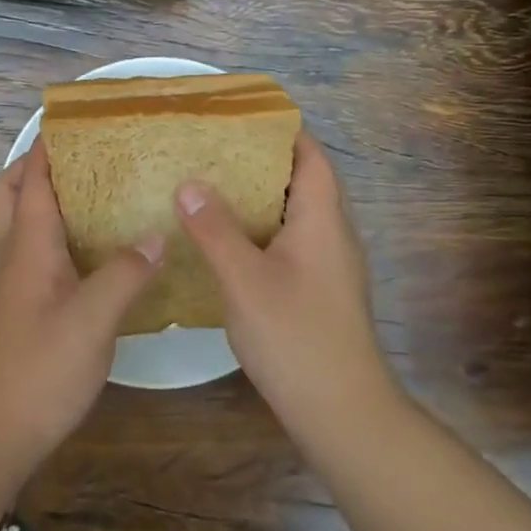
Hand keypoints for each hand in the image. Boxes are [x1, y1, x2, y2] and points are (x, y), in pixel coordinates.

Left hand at [0, 142, 163, 466]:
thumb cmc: (40, 368)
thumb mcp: (93, 319)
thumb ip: (125, 274)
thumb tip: (155, 237)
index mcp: (28, 246)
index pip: (31, 180)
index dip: (47, 147)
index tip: (72, 121)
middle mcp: (13, 255)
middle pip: (8, 193)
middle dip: (33, 167)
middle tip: (77, 159)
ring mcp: (11, 284)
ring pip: (16, 224)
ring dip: (41, 200)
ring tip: (91, 196)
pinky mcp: (17, 308)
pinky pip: (30, 254)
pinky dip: (52, 237)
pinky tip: (89, 253)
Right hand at [175, 133, 396, 438]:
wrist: (341, 411)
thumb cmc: (295, 336)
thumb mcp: (244, 279)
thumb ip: (215, 230)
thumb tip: (189, 184)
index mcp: (321, 220)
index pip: (311, 157)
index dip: (283, 132)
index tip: (243, 118)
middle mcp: (332, 236)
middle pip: (303, 183)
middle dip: (262, 163)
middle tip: (214, 151)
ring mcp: (330, 268)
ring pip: (295, 217)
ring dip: (260, 200)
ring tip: (212, 189)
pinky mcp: (320, 293)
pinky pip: (290, 245)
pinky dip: (261, 232)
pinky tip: (226, 244)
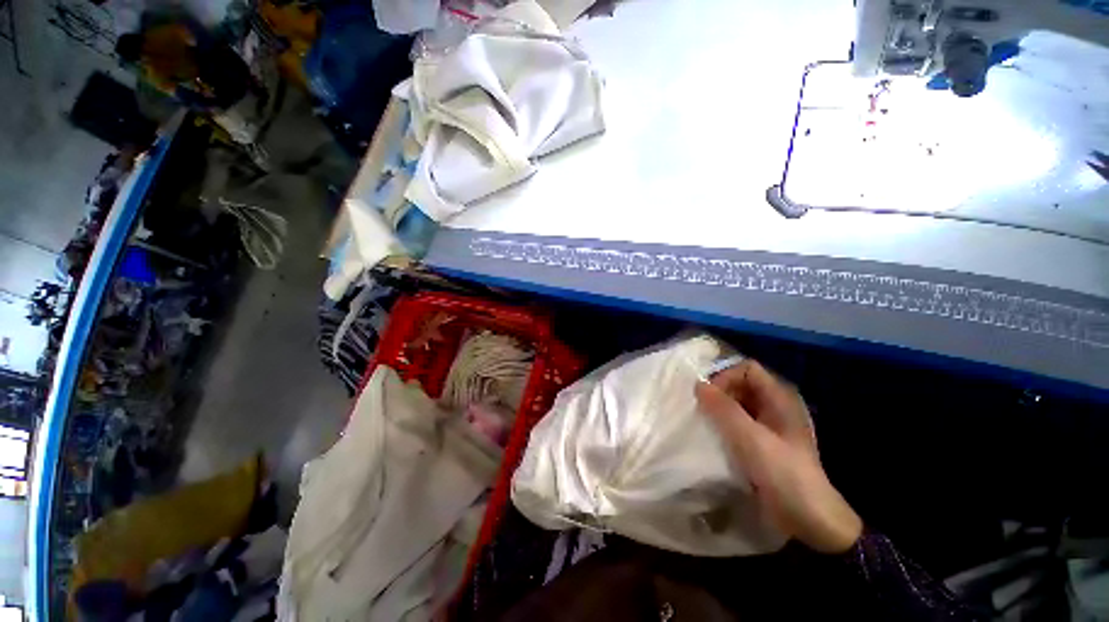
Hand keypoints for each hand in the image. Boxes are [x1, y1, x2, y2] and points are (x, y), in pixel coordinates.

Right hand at [695, 360, 861, 553]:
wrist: (809, 521)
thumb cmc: (784, 474)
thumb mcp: (751, 439)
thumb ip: (723, 409)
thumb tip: (698, 384)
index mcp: (780, 398)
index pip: (747, 369)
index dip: (726, 376)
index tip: (708, 397)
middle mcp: (775, 406)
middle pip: (740, 384)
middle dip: (719, 393)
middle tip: (701, 410)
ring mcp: (770, 425)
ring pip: (737, 403)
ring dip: (718, 409)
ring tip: (703, 422)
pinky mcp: (762, 442)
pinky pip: (737, 422)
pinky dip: (723, 424)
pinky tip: (713, 436)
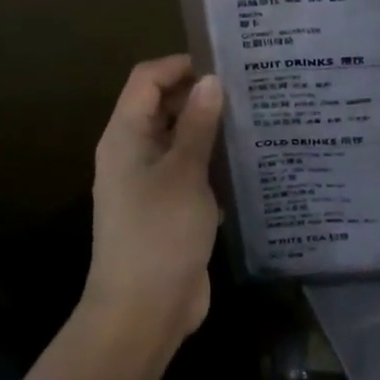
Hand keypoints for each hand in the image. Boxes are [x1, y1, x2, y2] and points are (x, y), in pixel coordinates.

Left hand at [81, 56, 224, 359]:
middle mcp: (133, 152)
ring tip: (253, 118)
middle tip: (247, 89)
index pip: (147, 79)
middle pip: (162, 105)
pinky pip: (188, 169)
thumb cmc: (160, 233)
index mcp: (126, 136)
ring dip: (208, 128)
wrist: (142, 314)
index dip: (180, 65)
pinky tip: (245, 162)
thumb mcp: (184, 172)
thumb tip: (210, 80)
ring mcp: (149, 182)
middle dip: (199, 94)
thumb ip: (197, 123)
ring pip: (178, 138)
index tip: (223, 66)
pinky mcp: (167, 207)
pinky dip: (210, 160)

──────

> **Work order**: Would you repeat exactly, and only, the lines from the start of the records above through the line containing "pinky tip: (226, 244)", with the pictures omitted?

> **Exercise output**:
Hand keypoints for each hand in the image. Boxes are [x1, y1, x2, y2] and points are (x, y), in pixel coordinates.

Left hand at [0, 142, 163, 466]:
thumb cmc: (40, 368)
thumb mcp: (93, 319)
thumb ip: (125, 274)
thumb tip: (155, 237)
index mcp: (28, 246)
index pip: (31, 180)
index dip: (47, 147)
index tip: (72, 121)
middle mcp: (13, 255)
middle pip: (8, 193)
middle dip: (33, 167)
middle tip: (77, 159)
ring mcp: (11, 284)
ring pip: (16, 224)
ring dip: (41, 200)
ring tip: (91, 196)
pinky mcp: (17, 308)
pinky pip: (30, 254)
pinky dip: (52, 237)
pinky tip: (89, 253)
Right hand at [175, 133, 396, 438]:
wrist: (341, 411)
thumb cmc: (295, 336)
thumb mcp: (244, 279)
thumb ip: (215, 230)
thumb tip: (189, 184)
index mcp: (321, 220)
index pip: (311, 157)
index dip: (283, 132)
index tip: (243, 118)
middle mcp: (332, 236)
middle pip: (303, 183)
middle dip: (262, 163)
middle tip: (214, 151)
ring mcp: (330, 268)
ring pip: (295, 217)
ring dip: (260, 200)
ring tip: (212, 189)
pinky mcp: (320, 293)
pinky pip: (290, 245)
pinky dip: (261, 232)
pinky tip: (226, 244)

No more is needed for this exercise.